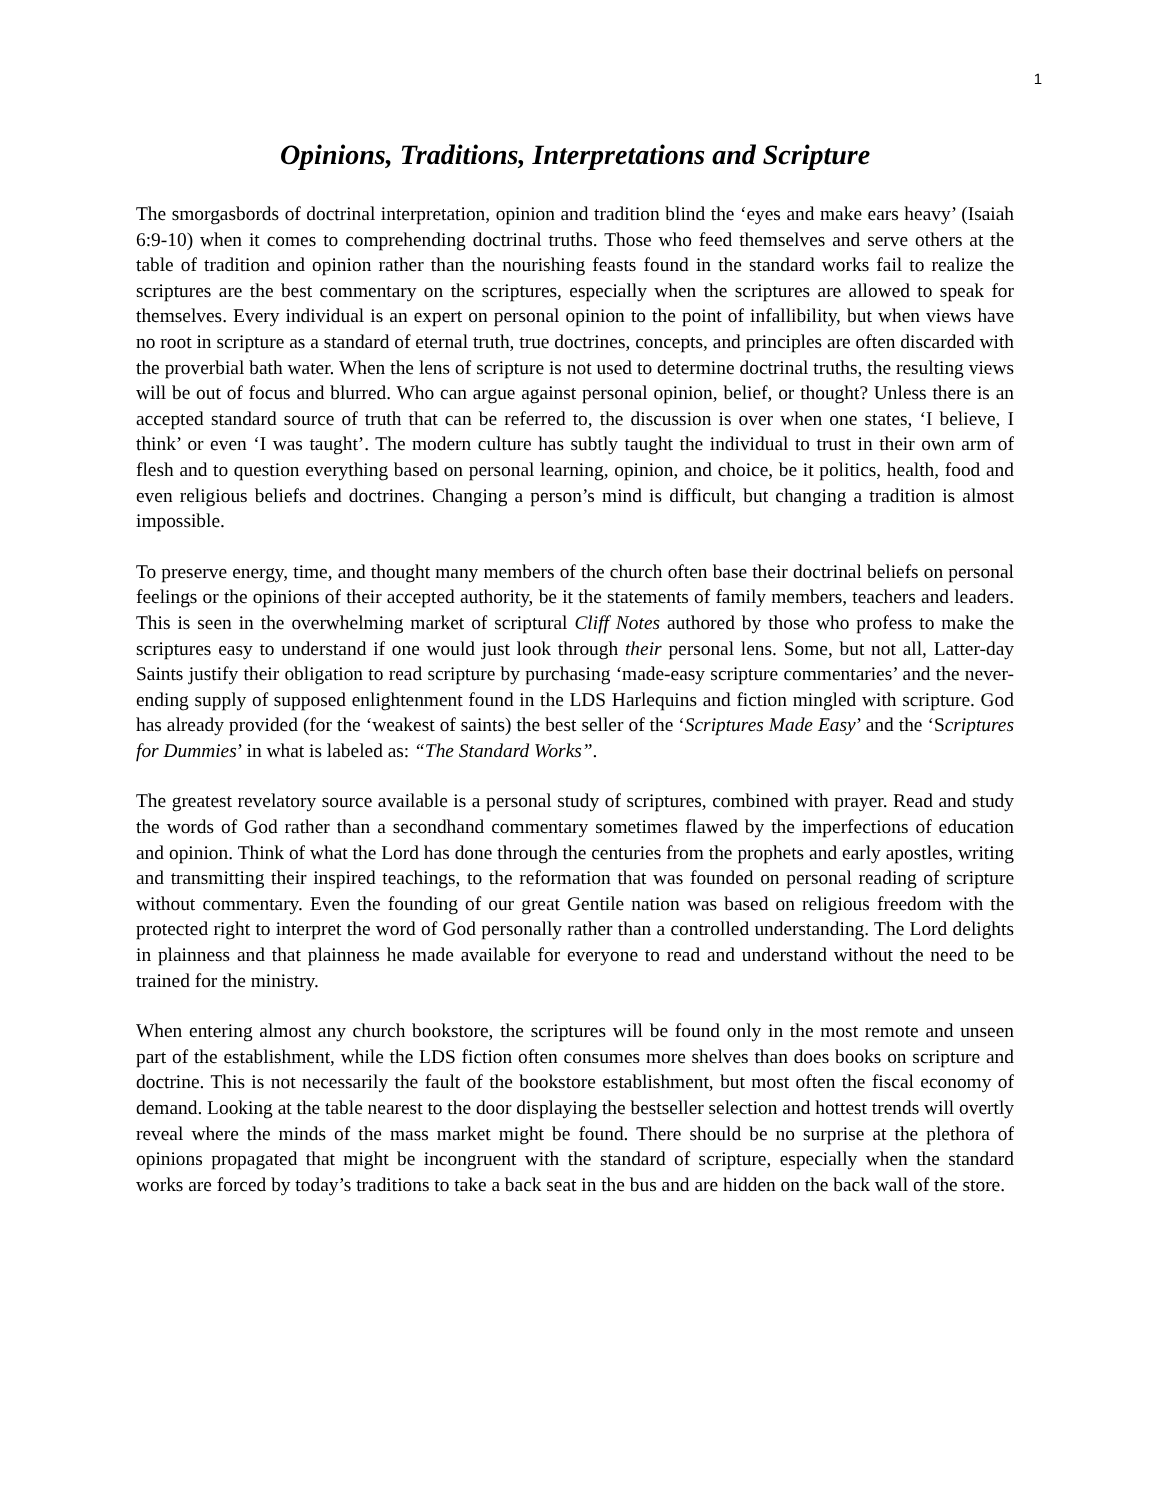1
Opinions, Traditions, Interpretations and Scripture
The smorgasbords of doctrinal interpretation, opinion and tradition blind the ‘eyes and make ears heavy’ (Isaiah 6:9-10) when it comes to comprehending doctrinal truths. Those who feed themselves and serve others at the table of tradition and opinion rather than the nourishing feasts found in the standard works fail to realize the scriptures are the best commentary on the scriptures, especially when the scriptures are allowed to speak for themselves. Every individual is an expert on personal opinion to the point of infallibility, but when views have no root in scripture as a standard of eternal truth, true doctrines, concepts, and principles are often discarded with the proverbial bath water. When the lens of scripture is not used to determine doctrinal truths, the resulting views will be out of focus and blurred. Who can argue against personal opinion, belief, or thought? Unless there is an accepted standard source of truth that can be referred to, the discussion is over when one states, ‘I believe, I think’ or even ‘I was taught’. The modern culture has subtly taught the individual to trust in their own arm of flesh and to question everything based on personal learning, opinion, and choice, be it politics, health, food and even religious beliefs and doctrines. Changing a person’s mind is difficult, but changing a tradition is almost impossible.
To preserve energy, time, and thought many members of the church often base their doctrinal beliefs on personal feelings or the opinions of their accepted authority, be it the statements of family members, teachers and leaders. This is seen in the overwhelming market of scriptural Cliff Notes authored by those who profess to make the scriptures easy to understand if one would just look through their personal lens. Some, but not all, Latter-day Saints justify their obligation to read scripture by purchasing ‘made-easy scripture commentaries’ and the never-ending supply of supposed enlightenment found in the LDS Harlequins and fiction mingled with scripture. God has already provided (for the ‘weakest of saints) the best seller of the ‘Scriptures Made Easy’ and the ‘Scriptures for Dummies’ in what is labeled as: “The Standard Works”.
The greatest revelatory source available is a personal study of scriptures, combined with prayer. Read and study the words of God rather than a secondhand commentary sometimes flawed by the imperfections of education and opinion. Think of what the Lord has done through the centuries from the prophets and early apostles, writing and transmitting their inspired teachings, to the reformation that was founded on personal reading of scripture without commentary. Even the founding of our great Gentile nation was based on religious freedom with the protected right to interpret the word of God personally rather than a controlled understanding. The Lord delights in plainness and that plainness he made available for everyone to read and understand without the need to be trained for the ministry.
When entering almost any church bookstore, the scriptures will be found only in the most remote and unseen part of the establishment, while the LDS fiction often consumes more shelves than does books on scripture and doctrine. This is not necessarily the fault of the bookstore establishment, but most often the fiscal economy of demand. Looking at the table nearest to the door displaying the bestseller selection and hottest trends will overtly reveal where the minds of the mass market might be found. There should be no surprise at the plethora of opinions propagated that might be incongruent with the standard of scripture, especially when the standard works are forced by today’s traditions to take a back seat in the bus and are hidden on the back wall of the store.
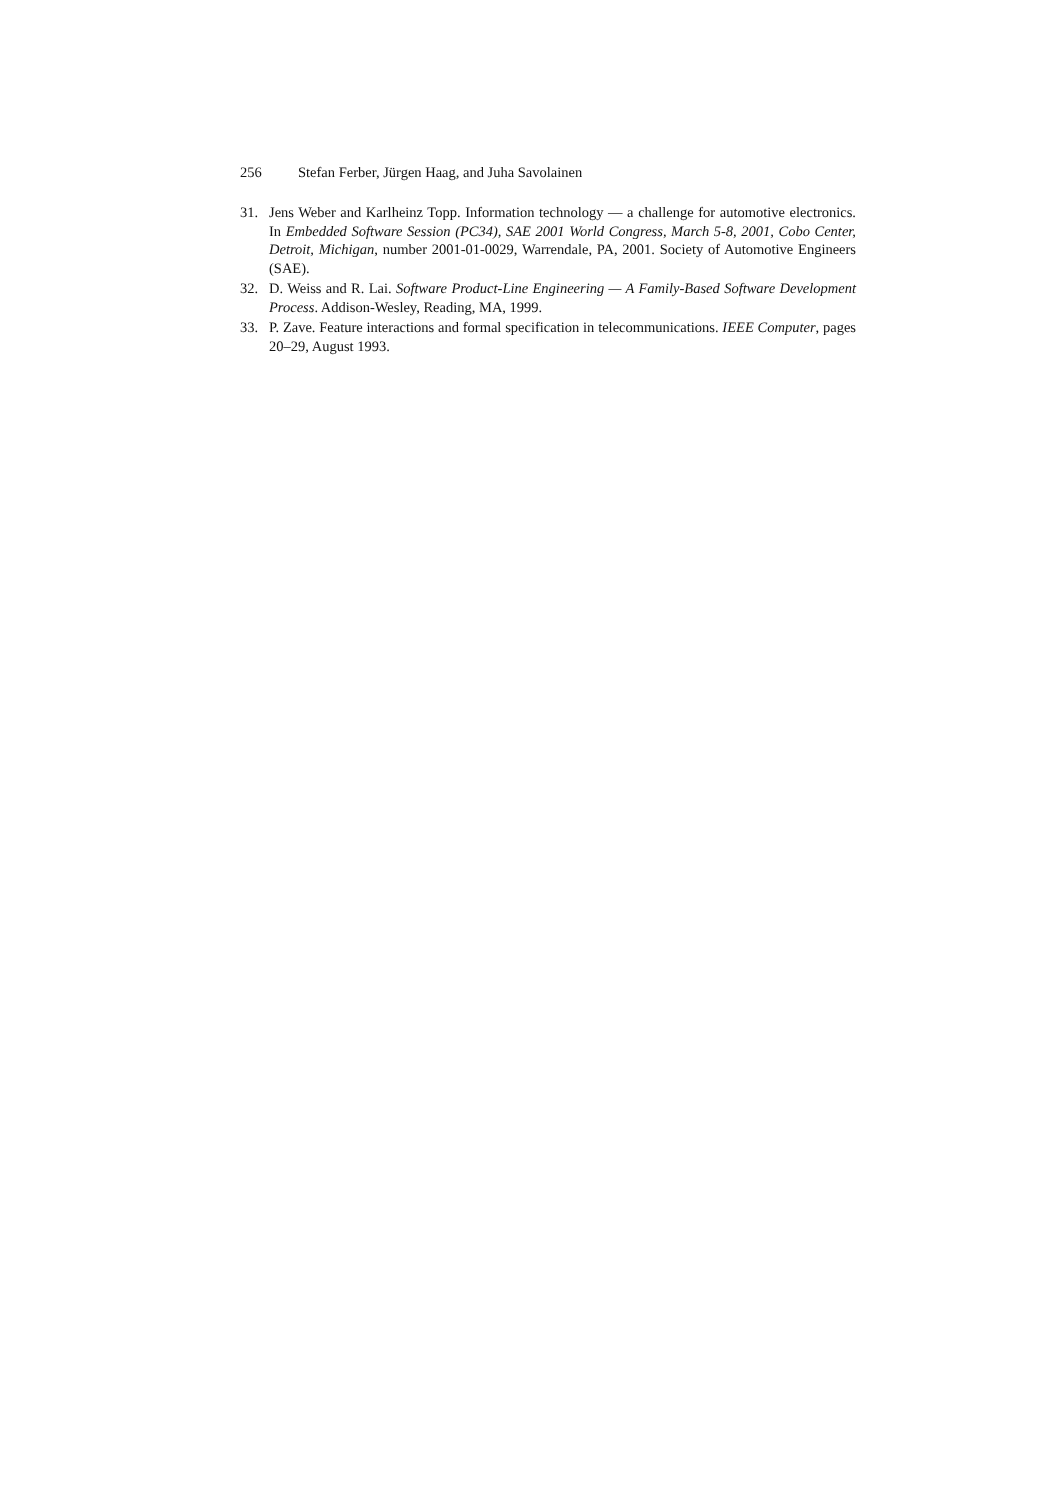256 Stefan Ferber, Jürgen Haag, and Juha Savolainen
31. Jens Weber and Karlheinz Topp. Information technology — a challenge for automotive electronics. In Embedded Software Session (PC34), SAE 2001 World Congress, March 5-8, 2001, Cobo Center, Detroit, Michigan, number 2001-01-0029, Warrendale, PA, 2001. Society of Automotive Engineers (SAE).
32. D. Weiss and R. Lai. Software Product-Line Engineering — A Family-Based Software Development Process. Addison-Wesley, Reading, MA, 1999.
33. P. Zave. Feature interactions and formal specification in telecommunications. IEEE Computer, pages 20–29, August 1993.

▶ EXERCISE REQUIREMENTS:
Only the lines from the start of the records to the one containing "The smorgasbords of" should be repeated, exactly and with both ends kept; drop any pictures.

▶ ANSWER FOR THIS EXERCISE:
1
Opinions, Traditions, Interpretations and Scripture
The smorgasbords of doctrinal interpretation, opinion and tradition blind the ‘eyes and make ears heavy’ (Isaiah 6:9-10) when it comes to comprehending doctrinal truths. Those who feed themselves and serve others at the table of tradition and opinion rather than the nourishing feasts found in the standard works fail to realize the scriptures are the best commentary on the scriptures, especially when the scriptures are allowed to speak for themselves. Every individual is an expert on personal opinion to the point of infallibility, but when views have no root in scripture as a standard of eternal truth, true doctrines, concepts, and principles are often discarded with the proverbial bath water. When the lens of scripture is not used to determine doctrinal truths, the resulting views will be out of focus and blurred. Who can argue against personal opinion, belief, or thought? Unless there is an accepted standard source of truth that can be referred to, the discussion is over when one states, ‘I believe, I think’ or even ‘I was taught’. The modern culture has subtly taught the individual to trust in their own arm of flesh and to question everything based on personal learning, opinion, and choice, be it politics, health, food and even religious beliefs and doctrines. Changing a person’s mind is difficult, but changing a tradition is almost impossible.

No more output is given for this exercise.